Abu Dhabi, UAESaturday 8 August 2020

CORONAVIRUS

Coronavirus: Iraq's Kurdistan region warns of 'humanitarian catastrophe'

Baghdad's Foreign Ministry says it will help to transfer funds from Iraqis to families stranded abroad

Members of the Hashed Al Shaabi (Popular Mobilisation) forces militia disinfect a street in the western Washash district of the Iraqi capital Baghdad on April 6, 2020. AFP
Members of the Hashed Al Shaabi (Popular Mobilisation) forces militia disinfect a street in the western Washash district of the Iraqi capital Baghdad on April 6, 2020. AFP

Iraq's autonomous Kurdish region on Monday warned of a "humanitarian catastrophe" from the coronavirus as the government in Baghdad offered to transfer funds to citizens stranded abroad.

Despite taking measures to contain infections, Iraq reported 1,031 cases of Covid-19 and 64 deaths, while the Kurdistan region has recorded 277 and three deaths as of Monday.

With a healthcare system depleted by years of conflict and corruption, officials across the country have warned that they are not equipped to deal with a full-blown crisis.

“The Kurdistan region is in grave danger and is facing a humanitarian catastrophe,” said Saman Al Barazanji, Health Minister in the Kurdistan Regional Government.

Kurdish authorities announced 41 new cases since Sunday.

The regional Interior Ministry said on Monday that measures to contain the virus, such as school closures and a curfew, would remain in effect until new instructions were issued.

The measures have not worked as well as the government had hoped, a Kurdish official in Erbil, the regional capital, told The National.

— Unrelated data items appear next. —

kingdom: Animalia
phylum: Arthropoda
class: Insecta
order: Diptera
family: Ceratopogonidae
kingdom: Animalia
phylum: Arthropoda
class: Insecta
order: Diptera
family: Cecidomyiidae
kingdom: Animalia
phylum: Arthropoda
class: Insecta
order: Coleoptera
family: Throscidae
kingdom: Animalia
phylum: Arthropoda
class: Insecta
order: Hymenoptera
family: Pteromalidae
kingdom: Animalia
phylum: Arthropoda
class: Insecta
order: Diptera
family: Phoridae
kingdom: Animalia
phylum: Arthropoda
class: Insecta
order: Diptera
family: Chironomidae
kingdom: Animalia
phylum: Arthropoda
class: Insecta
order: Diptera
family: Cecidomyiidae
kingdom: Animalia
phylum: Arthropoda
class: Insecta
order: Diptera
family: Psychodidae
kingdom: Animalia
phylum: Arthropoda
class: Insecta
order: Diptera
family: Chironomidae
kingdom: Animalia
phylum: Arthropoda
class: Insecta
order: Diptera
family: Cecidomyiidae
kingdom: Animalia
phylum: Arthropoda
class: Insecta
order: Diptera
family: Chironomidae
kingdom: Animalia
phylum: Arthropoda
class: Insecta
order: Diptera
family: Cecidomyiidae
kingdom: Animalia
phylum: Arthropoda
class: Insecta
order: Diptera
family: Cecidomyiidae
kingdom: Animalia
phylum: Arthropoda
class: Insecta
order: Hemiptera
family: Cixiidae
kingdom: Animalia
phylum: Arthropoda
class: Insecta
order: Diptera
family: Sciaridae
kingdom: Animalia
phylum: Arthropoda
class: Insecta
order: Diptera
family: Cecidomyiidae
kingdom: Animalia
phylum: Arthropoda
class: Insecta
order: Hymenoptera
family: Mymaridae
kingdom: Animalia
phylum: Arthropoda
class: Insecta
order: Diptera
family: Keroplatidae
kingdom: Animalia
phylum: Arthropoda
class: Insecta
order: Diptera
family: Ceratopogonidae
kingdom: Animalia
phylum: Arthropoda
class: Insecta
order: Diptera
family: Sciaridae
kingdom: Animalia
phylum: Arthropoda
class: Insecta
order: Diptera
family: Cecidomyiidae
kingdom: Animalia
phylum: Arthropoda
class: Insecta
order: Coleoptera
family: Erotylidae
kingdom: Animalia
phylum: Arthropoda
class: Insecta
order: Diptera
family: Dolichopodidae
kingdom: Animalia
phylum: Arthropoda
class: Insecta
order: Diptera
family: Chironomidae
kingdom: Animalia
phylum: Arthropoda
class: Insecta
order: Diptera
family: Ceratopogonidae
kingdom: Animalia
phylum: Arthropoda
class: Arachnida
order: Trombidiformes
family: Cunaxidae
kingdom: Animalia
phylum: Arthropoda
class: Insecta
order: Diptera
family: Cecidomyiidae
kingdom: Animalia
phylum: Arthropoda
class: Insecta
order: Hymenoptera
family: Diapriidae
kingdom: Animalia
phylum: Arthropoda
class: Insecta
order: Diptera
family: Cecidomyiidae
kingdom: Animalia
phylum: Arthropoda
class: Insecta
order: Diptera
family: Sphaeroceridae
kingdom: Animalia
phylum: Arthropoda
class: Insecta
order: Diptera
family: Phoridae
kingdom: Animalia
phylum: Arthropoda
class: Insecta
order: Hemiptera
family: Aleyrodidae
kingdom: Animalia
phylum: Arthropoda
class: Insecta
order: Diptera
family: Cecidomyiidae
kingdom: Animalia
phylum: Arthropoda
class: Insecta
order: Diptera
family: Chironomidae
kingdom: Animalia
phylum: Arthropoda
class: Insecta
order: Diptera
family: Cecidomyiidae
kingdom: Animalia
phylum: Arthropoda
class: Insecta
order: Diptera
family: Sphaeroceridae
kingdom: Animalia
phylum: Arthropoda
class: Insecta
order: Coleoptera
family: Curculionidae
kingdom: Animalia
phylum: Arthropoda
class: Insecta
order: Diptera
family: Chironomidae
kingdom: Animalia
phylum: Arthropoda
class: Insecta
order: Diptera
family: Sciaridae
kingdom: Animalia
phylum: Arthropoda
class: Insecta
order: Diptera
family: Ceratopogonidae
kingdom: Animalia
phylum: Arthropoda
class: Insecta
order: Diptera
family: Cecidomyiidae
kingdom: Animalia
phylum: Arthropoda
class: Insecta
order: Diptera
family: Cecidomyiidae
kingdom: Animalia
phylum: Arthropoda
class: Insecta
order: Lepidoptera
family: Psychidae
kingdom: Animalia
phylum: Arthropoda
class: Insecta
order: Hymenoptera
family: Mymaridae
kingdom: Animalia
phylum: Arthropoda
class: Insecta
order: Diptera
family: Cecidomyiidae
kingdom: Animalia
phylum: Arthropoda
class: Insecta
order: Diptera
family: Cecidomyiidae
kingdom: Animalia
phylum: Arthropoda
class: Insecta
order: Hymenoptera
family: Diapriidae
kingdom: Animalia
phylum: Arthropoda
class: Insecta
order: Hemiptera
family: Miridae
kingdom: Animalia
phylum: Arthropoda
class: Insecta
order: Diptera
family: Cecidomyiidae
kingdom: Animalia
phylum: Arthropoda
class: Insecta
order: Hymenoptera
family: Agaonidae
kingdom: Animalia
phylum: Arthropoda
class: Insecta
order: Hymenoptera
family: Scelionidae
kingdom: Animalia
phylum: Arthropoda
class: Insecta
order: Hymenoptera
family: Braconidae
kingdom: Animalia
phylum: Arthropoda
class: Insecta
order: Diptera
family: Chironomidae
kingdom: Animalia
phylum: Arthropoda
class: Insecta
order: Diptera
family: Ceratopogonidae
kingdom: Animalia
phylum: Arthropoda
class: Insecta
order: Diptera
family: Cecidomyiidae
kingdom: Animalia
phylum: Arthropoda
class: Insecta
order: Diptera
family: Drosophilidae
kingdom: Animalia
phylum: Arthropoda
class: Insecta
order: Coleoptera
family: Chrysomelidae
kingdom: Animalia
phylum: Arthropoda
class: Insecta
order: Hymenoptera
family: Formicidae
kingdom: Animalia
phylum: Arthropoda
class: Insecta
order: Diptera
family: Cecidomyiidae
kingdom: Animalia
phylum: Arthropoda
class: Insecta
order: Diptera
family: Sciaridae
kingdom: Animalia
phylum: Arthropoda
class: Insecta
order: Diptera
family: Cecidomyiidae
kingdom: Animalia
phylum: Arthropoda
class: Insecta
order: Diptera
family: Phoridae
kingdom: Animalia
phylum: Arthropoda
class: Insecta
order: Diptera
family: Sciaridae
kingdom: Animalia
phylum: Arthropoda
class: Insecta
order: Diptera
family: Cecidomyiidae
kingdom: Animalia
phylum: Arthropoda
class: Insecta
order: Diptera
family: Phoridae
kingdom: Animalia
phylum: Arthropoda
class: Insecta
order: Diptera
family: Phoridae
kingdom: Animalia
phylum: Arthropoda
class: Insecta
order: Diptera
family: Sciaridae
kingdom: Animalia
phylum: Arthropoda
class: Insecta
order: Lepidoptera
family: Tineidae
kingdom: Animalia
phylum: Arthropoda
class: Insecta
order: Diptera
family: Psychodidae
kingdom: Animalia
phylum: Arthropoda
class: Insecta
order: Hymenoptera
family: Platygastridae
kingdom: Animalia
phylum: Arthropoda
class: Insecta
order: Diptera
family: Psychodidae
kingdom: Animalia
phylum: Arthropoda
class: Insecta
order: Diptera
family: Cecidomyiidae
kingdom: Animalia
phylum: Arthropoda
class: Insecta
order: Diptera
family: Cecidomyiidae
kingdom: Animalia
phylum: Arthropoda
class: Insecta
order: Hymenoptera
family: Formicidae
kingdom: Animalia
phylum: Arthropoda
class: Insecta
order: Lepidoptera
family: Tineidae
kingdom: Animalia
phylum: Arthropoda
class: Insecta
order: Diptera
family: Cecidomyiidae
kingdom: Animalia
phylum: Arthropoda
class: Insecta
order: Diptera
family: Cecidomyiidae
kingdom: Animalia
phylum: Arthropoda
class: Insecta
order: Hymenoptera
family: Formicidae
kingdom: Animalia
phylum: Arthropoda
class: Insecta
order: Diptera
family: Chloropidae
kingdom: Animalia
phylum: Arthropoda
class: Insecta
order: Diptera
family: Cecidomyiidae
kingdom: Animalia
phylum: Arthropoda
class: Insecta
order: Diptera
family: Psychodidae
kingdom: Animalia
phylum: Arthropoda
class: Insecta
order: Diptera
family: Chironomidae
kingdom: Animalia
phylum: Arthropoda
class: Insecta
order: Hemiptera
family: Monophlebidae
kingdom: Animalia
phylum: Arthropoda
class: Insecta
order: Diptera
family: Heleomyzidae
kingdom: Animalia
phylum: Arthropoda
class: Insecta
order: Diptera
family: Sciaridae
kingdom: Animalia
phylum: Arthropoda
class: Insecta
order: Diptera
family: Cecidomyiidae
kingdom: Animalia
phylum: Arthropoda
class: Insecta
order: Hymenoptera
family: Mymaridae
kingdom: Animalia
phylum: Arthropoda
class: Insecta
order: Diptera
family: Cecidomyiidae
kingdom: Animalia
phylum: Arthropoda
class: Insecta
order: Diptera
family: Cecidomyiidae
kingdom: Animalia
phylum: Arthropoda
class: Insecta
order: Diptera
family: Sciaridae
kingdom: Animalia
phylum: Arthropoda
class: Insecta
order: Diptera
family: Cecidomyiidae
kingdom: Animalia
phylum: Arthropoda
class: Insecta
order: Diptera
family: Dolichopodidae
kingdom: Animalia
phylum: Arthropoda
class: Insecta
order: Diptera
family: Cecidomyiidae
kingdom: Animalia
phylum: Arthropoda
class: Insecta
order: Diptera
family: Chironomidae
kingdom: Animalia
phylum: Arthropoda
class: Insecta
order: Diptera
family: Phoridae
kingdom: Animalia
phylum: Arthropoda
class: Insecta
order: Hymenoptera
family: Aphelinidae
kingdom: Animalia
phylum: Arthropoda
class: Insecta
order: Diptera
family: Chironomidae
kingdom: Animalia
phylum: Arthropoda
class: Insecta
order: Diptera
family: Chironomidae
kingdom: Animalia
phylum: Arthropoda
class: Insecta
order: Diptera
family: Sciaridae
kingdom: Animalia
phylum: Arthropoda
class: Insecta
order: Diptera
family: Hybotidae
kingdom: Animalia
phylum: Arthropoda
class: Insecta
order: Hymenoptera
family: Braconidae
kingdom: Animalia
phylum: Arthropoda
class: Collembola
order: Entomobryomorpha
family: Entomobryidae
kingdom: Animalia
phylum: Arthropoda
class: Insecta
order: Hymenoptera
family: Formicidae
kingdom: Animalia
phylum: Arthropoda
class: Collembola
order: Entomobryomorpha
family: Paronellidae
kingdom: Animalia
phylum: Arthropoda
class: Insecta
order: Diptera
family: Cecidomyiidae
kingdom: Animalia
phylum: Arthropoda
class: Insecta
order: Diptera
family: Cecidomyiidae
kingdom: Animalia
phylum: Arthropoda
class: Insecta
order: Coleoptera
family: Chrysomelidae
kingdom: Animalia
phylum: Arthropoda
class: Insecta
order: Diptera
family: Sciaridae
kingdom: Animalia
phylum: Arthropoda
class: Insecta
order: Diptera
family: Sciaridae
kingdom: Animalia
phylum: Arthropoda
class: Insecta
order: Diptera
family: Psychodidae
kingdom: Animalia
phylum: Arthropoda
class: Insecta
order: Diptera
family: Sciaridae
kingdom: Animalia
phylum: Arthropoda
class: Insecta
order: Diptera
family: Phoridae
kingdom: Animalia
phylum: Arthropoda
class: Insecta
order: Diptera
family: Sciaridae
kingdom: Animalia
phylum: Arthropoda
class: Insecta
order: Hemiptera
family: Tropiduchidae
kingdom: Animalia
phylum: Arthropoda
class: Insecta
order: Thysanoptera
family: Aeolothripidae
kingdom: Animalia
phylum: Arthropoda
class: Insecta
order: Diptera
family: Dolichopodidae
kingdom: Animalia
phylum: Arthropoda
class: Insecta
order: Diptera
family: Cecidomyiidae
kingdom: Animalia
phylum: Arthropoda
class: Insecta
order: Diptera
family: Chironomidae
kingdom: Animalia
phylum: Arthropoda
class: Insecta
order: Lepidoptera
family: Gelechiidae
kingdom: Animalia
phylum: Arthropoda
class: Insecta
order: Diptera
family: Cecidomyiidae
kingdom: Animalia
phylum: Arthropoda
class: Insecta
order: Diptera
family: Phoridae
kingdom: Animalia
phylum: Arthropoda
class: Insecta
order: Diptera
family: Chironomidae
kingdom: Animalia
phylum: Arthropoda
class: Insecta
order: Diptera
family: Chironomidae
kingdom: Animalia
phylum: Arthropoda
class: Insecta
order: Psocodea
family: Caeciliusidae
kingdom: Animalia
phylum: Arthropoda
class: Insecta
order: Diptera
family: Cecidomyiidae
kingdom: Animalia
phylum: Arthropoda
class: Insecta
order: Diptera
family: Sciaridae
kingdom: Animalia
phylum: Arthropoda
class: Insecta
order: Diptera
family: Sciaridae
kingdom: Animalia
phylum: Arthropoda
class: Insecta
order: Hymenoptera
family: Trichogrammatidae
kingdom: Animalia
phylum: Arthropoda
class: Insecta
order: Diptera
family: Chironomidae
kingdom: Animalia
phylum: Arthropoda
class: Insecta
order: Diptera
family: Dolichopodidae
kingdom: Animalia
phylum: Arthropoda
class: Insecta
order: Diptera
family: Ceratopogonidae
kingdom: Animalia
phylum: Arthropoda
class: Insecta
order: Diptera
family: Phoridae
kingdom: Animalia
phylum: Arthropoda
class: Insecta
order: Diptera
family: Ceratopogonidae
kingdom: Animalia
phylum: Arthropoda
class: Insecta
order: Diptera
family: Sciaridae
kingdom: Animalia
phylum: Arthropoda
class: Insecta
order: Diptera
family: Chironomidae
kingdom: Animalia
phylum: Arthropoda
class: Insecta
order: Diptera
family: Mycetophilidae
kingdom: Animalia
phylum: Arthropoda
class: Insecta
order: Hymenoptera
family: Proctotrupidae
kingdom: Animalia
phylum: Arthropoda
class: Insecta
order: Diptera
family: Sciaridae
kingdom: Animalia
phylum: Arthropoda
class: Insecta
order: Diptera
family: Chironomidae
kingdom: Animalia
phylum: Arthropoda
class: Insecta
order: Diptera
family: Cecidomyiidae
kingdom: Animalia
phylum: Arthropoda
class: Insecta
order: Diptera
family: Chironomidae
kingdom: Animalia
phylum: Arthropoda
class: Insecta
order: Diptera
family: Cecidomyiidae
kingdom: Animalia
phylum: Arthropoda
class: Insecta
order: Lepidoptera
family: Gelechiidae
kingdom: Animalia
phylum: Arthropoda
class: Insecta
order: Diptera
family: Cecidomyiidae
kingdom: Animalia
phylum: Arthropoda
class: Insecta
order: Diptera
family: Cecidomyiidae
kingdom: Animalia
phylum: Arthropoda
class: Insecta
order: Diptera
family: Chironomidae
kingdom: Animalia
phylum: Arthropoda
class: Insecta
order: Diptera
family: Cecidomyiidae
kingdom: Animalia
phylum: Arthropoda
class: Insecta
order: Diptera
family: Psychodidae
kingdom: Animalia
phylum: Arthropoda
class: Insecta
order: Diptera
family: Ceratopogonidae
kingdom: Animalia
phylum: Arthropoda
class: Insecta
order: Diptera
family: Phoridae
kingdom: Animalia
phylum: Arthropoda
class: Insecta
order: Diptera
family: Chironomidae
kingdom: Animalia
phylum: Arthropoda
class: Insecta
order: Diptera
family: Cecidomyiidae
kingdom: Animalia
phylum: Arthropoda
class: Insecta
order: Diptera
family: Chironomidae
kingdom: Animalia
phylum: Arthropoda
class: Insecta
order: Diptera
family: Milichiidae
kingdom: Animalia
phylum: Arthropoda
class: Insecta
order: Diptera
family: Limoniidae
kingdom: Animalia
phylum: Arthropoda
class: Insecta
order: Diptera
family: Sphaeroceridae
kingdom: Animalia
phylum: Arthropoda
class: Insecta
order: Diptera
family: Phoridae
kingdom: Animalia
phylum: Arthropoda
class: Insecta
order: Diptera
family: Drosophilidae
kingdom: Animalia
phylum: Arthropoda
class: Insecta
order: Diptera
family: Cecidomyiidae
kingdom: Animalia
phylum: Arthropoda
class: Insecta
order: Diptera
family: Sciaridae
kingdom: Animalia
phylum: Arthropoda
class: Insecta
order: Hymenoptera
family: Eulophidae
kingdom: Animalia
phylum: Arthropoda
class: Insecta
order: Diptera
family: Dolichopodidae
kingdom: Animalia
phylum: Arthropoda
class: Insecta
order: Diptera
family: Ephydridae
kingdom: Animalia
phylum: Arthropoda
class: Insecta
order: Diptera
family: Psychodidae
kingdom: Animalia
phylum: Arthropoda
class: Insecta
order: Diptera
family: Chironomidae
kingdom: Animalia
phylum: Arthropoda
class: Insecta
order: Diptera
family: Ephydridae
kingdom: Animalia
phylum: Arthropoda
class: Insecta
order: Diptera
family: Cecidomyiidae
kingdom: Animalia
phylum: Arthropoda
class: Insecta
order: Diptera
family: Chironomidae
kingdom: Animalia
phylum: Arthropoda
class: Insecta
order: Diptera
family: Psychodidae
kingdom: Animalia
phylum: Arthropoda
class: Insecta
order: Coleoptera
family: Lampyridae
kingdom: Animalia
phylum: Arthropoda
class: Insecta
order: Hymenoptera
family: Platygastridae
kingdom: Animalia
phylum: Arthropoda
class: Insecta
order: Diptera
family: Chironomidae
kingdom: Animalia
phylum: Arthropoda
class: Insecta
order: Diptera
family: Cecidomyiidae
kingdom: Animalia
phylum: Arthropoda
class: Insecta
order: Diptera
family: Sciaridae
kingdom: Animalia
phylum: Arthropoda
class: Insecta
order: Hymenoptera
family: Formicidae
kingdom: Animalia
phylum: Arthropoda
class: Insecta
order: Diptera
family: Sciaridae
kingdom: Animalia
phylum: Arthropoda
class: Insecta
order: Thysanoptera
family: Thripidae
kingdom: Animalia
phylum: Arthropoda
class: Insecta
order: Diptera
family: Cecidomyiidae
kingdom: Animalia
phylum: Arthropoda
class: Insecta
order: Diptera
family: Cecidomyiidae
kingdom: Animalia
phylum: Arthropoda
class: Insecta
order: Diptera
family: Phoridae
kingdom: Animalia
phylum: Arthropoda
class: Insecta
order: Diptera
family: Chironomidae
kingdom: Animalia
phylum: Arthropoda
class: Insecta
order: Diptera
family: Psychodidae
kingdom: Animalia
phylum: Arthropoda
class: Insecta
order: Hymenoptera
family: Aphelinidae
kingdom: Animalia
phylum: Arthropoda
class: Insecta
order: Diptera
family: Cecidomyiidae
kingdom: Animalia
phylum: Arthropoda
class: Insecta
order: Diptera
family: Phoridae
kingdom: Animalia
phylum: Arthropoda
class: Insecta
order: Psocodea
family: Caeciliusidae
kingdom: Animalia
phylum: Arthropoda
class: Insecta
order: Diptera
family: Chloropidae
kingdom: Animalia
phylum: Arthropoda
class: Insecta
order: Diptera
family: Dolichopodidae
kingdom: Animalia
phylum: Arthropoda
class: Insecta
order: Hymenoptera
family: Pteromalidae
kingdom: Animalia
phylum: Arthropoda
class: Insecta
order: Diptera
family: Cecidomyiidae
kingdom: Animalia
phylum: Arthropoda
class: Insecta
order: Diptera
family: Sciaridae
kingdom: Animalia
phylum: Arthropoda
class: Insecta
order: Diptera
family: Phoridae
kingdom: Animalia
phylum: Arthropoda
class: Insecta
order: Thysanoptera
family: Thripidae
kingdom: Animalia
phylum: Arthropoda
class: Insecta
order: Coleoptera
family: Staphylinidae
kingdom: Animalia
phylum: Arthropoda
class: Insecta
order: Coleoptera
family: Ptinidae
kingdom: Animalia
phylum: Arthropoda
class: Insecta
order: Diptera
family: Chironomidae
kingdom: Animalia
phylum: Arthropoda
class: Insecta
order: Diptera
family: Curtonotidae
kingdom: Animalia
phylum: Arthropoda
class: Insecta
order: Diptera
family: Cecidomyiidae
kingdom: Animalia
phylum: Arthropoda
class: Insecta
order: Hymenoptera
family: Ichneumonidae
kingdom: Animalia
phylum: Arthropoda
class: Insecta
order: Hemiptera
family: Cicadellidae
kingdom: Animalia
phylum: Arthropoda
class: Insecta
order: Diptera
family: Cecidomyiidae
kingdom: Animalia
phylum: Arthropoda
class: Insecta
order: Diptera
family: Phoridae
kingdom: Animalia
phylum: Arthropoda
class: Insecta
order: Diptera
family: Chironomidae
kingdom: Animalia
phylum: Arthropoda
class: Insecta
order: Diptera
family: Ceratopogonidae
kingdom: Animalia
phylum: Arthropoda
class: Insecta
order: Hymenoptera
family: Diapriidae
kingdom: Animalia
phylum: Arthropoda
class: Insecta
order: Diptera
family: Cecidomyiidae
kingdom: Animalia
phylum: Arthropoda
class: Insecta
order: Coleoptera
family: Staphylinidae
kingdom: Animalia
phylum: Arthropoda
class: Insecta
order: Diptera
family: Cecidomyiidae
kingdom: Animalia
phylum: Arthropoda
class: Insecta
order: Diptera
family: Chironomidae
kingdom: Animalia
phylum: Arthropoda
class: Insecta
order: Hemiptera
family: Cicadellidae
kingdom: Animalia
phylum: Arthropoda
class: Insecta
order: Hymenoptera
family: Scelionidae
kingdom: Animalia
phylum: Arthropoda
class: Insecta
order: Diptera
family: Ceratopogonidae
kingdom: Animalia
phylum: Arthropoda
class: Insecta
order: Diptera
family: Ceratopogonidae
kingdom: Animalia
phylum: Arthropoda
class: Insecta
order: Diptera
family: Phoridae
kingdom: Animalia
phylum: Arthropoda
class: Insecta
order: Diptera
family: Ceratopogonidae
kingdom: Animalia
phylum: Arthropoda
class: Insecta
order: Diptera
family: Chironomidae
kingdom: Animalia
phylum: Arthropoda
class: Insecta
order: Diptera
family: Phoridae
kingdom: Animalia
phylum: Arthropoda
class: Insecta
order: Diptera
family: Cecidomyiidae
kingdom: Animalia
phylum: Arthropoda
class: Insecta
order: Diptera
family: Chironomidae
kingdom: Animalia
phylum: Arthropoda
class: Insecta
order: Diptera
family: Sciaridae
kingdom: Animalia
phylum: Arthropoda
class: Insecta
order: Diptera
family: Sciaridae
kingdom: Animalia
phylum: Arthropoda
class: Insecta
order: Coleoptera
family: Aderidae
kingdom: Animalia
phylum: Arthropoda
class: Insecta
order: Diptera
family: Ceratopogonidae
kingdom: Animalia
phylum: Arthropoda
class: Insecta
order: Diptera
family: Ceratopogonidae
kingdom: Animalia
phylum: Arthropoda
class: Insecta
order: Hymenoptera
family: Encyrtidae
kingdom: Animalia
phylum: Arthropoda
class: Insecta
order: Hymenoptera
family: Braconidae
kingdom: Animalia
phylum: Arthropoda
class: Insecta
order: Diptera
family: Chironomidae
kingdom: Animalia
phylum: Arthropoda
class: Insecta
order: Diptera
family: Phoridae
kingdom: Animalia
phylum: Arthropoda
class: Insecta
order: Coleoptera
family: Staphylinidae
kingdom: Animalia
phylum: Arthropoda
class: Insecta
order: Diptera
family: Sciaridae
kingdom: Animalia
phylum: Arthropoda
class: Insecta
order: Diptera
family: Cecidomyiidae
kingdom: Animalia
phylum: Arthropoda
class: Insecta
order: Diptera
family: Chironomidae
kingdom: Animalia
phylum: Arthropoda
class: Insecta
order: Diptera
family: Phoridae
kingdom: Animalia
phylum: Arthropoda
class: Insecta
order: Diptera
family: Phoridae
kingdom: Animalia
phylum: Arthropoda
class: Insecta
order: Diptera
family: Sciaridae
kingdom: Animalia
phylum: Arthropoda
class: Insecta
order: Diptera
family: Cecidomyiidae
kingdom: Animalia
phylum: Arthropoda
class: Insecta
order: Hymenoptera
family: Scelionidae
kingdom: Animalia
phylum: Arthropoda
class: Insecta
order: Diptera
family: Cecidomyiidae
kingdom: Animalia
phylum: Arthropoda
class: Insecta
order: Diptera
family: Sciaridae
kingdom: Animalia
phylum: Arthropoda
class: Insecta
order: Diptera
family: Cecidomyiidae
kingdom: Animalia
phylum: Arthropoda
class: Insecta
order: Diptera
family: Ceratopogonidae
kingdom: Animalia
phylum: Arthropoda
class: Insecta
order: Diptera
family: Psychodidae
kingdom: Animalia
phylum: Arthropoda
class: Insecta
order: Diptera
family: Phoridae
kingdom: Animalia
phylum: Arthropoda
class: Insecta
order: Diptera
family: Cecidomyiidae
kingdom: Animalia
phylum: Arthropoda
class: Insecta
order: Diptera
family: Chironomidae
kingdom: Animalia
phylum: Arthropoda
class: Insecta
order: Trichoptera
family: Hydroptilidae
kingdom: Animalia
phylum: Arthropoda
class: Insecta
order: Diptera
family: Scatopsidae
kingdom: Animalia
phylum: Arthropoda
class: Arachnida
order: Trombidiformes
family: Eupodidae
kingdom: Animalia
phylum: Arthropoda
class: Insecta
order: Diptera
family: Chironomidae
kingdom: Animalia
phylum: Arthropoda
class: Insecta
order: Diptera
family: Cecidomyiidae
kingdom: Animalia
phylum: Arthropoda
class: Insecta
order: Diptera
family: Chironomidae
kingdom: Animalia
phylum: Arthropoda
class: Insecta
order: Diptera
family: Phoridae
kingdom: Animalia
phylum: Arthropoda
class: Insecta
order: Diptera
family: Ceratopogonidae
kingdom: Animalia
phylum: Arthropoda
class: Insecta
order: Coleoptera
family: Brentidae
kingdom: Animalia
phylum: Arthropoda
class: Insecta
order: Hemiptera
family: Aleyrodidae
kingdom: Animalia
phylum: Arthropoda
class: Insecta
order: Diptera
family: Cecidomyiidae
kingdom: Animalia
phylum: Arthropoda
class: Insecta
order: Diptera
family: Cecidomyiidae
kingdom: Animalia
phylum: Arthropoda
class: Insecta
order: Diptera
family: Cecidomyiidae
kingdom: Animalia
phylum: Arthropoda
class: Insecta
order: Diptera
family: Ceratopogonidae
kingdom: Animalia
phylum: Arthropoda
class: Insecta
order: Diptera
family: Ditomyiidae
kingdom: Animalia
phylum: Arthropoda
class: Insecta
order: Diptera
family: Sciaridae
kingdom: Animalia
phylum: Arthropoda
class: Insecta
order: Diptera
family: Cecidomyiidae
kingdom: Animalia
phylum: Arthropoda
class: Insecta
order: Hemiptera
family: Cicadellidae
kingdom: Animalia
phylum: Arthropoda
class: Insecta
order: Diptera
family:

“Reasons for the spread are that our society is very social and residents are not used to this kind of curfew and are always on the move," he said. "Also, they have not taken this very seriously."

The curfew is expected continue until April 10 and might be extended, he said.

“If the pandemic spreads the government will not be able to deal with it, so the only way is to prevent it from spreading."

Meanwhile, many Iraqis remain stranded abroad as a result of travel restrictions imposed worldwide to contain the spread of the virus.

Baghdad's Foreign Ministry said it would help Iraqis to transfer money to family members who were unable to return home.

The funds will be provided by the families in Iraq and the transfer procedures are subject to banking regulations, ministry spokesman Ahmed Al Sahaf said.

“We want to make it clear to the public that the funds are not a grant or donation, and they only include exceptional cases of individuals who do not have access to money,” Mr Al Sahaf said.

The ministry is not authorised to distribute government funds to the citizens abroad, he said.

“We only have the capacity to co-ordinate with citizens on this matter,” Mr Al Sahaf said.

Since last week, Baghdad has flown home hundreds of citizens.

The Iraqi embassy in the UAE co-ordinated with authorities to send 276 nationals home on Iraqi Airways last Wednesday.

The airline also flew back 212 Iraqis from Egypt, 115 from Belarus and 261 from Lebanon.

More than 50 citizens infected with the virus remain stranded abroad, the ministry said last week.

The highest number is in Belgium, where 11 Iraqis are believed to have contracted the virus.

"Our embassies in these countries are making every effort to follow up on the conditions of the infected people to provide them with medical care," Mr Al Sahaf said.

The Iraqi government has already closed its land border with Iran, which has had the Middle East's deadliest outbreak, and banned entry from there and other countries badly affected.

Schools, universities, cinemas and other public spaces have also been closed.